Publié le 09 décembre 2010 par Malesherbes

Mercredi 8 novembre, notre Ministre de l’Intérieur, Brice Hortefeux, l’homme qui, condamné en première instance pour injure raciale, n’a toujours pas été sanctionné comme il conviendrait, a déclaré mercredi 8 décembre, à 15 heures 30, à propos des difficultés de circulation en France, ceci : « Généralement, vous savez ce qu’il y a avec "pagaille", c’est "pagaille indescriptible". Vous voyez, précisément, là on décrit la réalité de la situation et ça démontre qu’il n’y a pas de pagaille ». Il semblerait donc que ce cher Auvergnat, résolu à se battre sur les mots plutôt que d’endosser ses responsabilités, éprouve quelque difficulté à manier notre langue.

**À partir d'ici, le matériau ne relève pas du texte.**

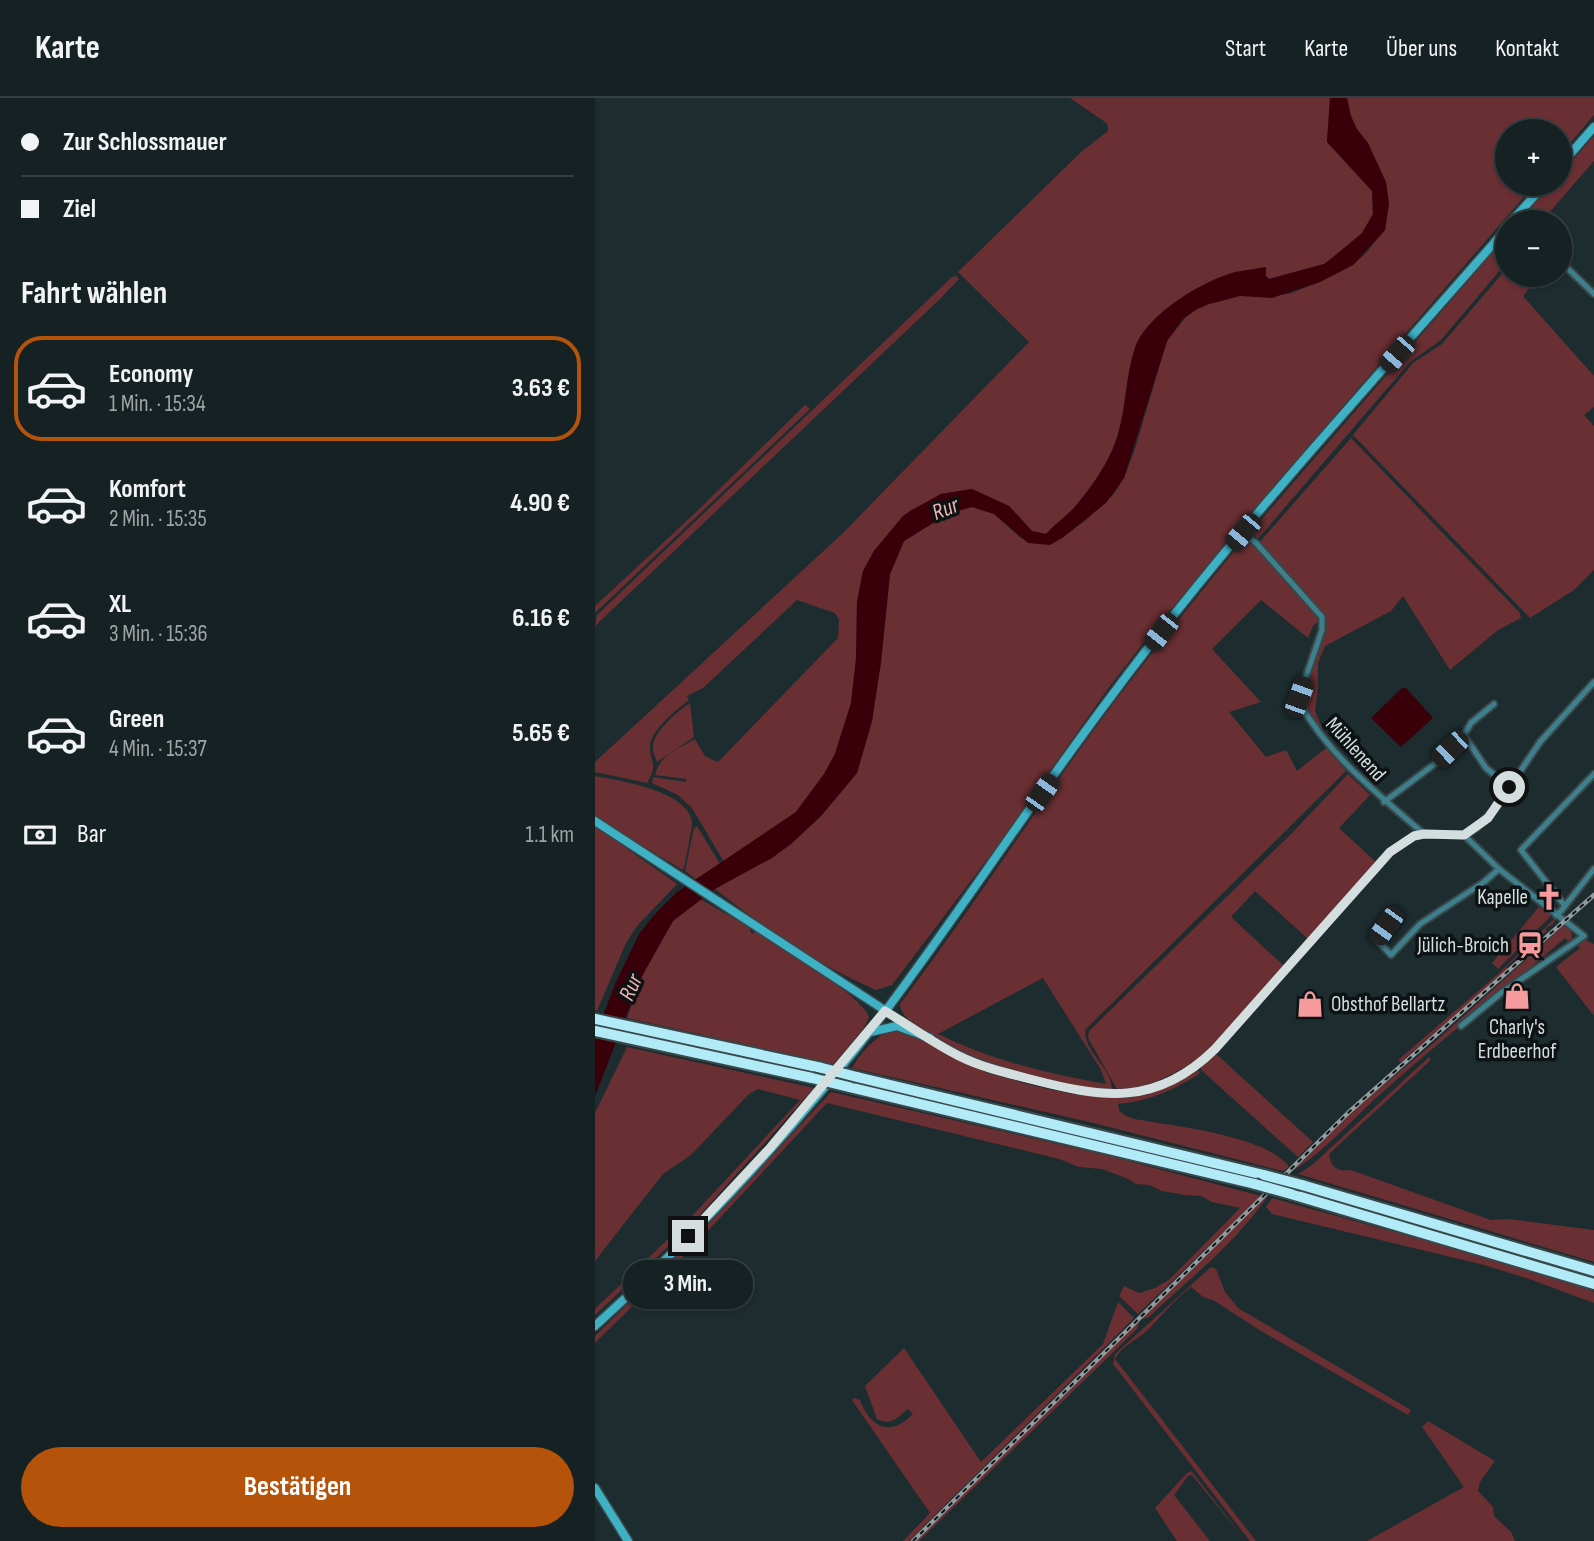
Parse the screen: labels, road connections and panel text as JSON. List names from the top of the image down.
{
  "streets": {
    "street": ["Mühlenend"]
  },
  "water": ["Rur"],
  "places": {
    "church": ["Kapelle"],
    "station": ["Jülich-Broich"],
    "shop": ["Charly's Erdbeerhof", "Obsthof Bellartz"]
  },
  "page": {
    "header": "Karte",
    "nav": [
      "Start",
      "Karte",
      "Über uns",
      "Kontakt"
    ],
    "banner": ["Zur Schlossmauer", "Ziel"],
    "map_buttons": ["+", "−"],
    "heading": "Fahrt wählen",
    "list": [
      {
        "name": "Economy",
        "note": "1 Min. · 15:34",
        "value": "3.63 €"
      },
      {
        "name": "Komfort",
        "note": "2 Min. · 15:35",
        "value": "4.90 €"
      },
      {
        "name": "XL",
        "note": "3 Min. · 15:36",
        "value": "6.16 €"
      },
      {
        "name": "Green",
        "note": "4 Min. · 15:37",
        "value": "5.65 €"
      }
    ],
    "pay": ["Bar", "1.1 km"],
    "bubble": "3 Min.",
    "buttons": "Bestätigen"
  }
}
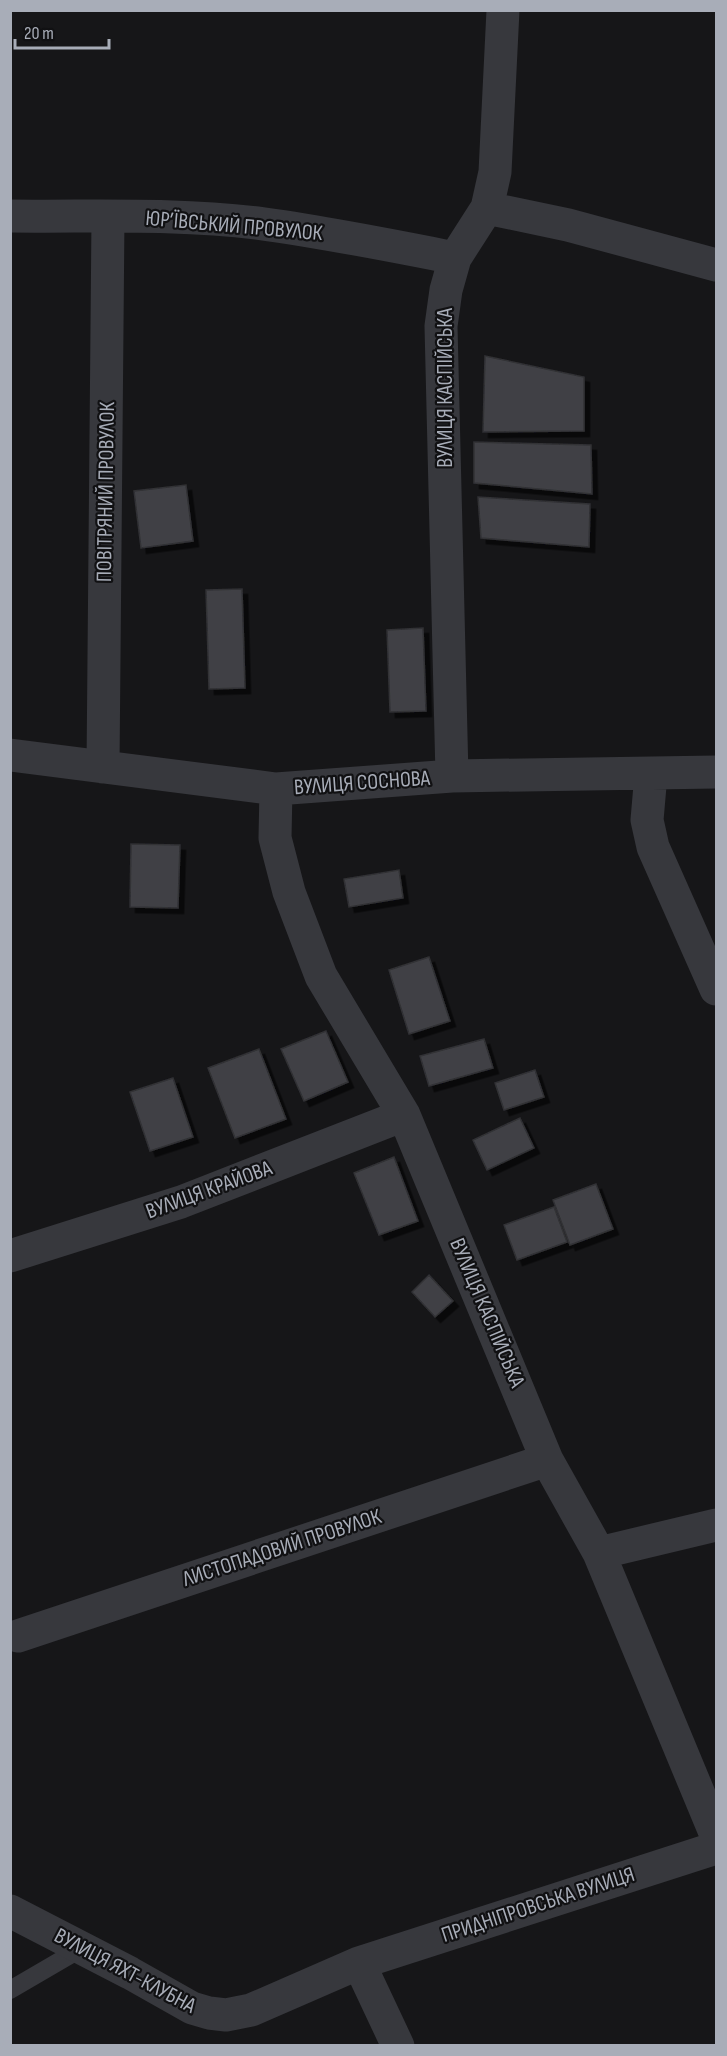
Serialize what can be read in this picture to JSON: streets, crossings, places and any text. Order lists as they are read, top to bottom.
{
  "streets": {
    "street": [
      "ЮР’ЇВСЬКИЙ ПРОВУЛОК",
      "ВУЛИЦЯ КАСПІЙСЬКА",
      "ПОВІТРЯНИЙ ПРОВУЛОК",
      "ВУЛИЦЯ СОСНОВА",
      "ВУЛИЦЯ КРАЙОВА",
      "ЛИСТОПАДОВИЙ ПРОВУЛОК",
      "ПРИДНІПРОВСЬКА ВУЛИЦЯ",
      "ВУЛИЦЯ ЯХТ-КЛУБНА"
    ]
  },
  "crossings": [
    ["ЮР’ЇВСЬКИЙ ПРОВУЛОК", "ВУЛИЦЯ КАСПІЙСЬКА"],
    ["ЮР’ЇВСЬКИЙ ПРОВУЛОК", "ПОВІТРЯНИЙ ПРОВУЛОК"],
    ["ВУЛИЦЯ КАСПІЙСЬКА", "ВУЛИЦЯ СОСНОВА"],
    ["ВУЛИЦЯ КАСПІЙСЬКА", "ВУЛИЦЯ КРАЙОВА"],
    ["ВУЛИЦЯ КАСПІЙСЬКА", "ЛИСТОПАДОВИЙ ПРОВУЛОК"],
    ["ПОВІТРЯНИЙ ПРОВУЛОК", "ВУЛИЦЯ СОСНОВА"],
    ["ПРИДНІПРОВСЬКА ВУЛИЦЯ", "ВУЛИЦЯ ЯХТ-КЛУБНА"]
  ],
  "scale_bar": "20 m"
}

Nous avions déjà vu un Ministre de l’éducation nationale, Xavier Darcos, ancien professeur de français, incapable de poser une règle de trois. Nous voici dotés d’un ministre qui, faute de maitriser le français, doit éprouver de sérieuses difficultés de communication avec les fonctionnaires dont il a la charge. On s’accorde à penser que de trop nombreux élèves quittent notre système éducatif sans disposer d’un socle minimum de connaissances, parmi lesquelles celle du français et du calcul. Il nous faut malheureusement reconnaître que ces deux éminents ministres appartiennent à cette cohorte inculte, sans avoir les mêmes excuses que nombre de ses membres.

Je vais donc, gracieusement, me permettre d’éclairer la lanterne de notre pagailleux Brice. Dans la plupart des langues, on distingue des objets de types différents, parmi lesquels, des substantifs, ou bien, pour se mettre à la portée de l’individu sus-nommé, des noms, et des adjectifs. Le nom permet de repérer un objet, de le désigner. Ainsi, lorsque je dis le ciel, tout le monde comprend parfaitement ce que j’indique ainsi. Un nom possède ainsi une définition, l’ensemble des traits qui le caractérise. Si je veux qualifier ce nom, je dispose d’adjectifs qui me permettent de préciser la valeur de telle ou telle caractéristique de l’objet correspondant. Selon la couleur qu’emprunte le ciel à in instant donné, je dirai par exemple que le ciel est bleu, gris, ou rougeoyant. Si je veux préciser son apparence, je dirai par exemple qu’il est bas, lourd, couvert, menaçant ou radieux. Mais quel que soit le qualificatif employé, il demeure pour l’éternité, un ciel.

Corrigeons donc la laborieuse explication de notre ministre. Chacun sait ce qu’est une pagaille : c’est une situation de désordre bien établie, où plus personne ne dirige quoi que ce soit, qu’en terme plus familier on peut nommer un bordel ou, dans des cas extrêmes, un beau bordel. Maintenant, cette pagaille sera, selon les cas et l’humeur : incroyable, insensée, jamais vue, sans nom, j’en passe et des meilleures. Mais, quel que soit le qualificatif employé, on sera toujours en présence d’une pagaille, qu’on puisse la décrire ou non.

¨Pour mieux résumer ma pensée, je vous citerai un exemple précis : on peut être face à un ministre ignare. C’est pas parce qu’il s’avère qu’il n’est pas ignare qu’il cesse d’être ministre. Remarquons au passage que la proposition inverse est également vraie.